• **Job**
Copy out the data below line by line, keeping every word, punctuation mark, and line break unchanged.
::::
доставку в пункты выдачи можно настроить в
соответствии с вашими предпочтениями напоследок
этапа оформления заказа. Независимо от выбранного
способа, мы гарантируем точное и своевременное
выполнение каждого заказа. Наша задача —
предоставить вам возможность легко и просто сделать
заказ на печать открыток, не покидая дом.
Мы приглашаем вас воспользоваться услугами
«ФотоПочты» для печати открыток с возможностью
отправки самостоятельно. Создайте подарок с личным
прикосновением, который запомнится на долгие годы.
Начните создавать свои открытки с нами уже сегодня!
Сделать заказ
::::
• **Answer box**
доставку в пункты выдачи можно настроить в
соответствии с вашими предпочтениями напоследок
этапа оформления заказа. Независимо от выбранного
способа, мы гарантируем точное и своевременное
выполнение каждого заказа. Наша задача —
предоставить вам возможность легко и просто сделать
заказ на печать открыток, не покидая дом.
Мы приглашаем вас воспользоваться услугами
«ФотоПочты» для печати открыток с возможностью
отправки самостоятельно. Создайте подарок с личным
прикосновением, который запомнится на долгие годы.
Начните создавать свои открытки с нами уже сегодня!
Сделать заказ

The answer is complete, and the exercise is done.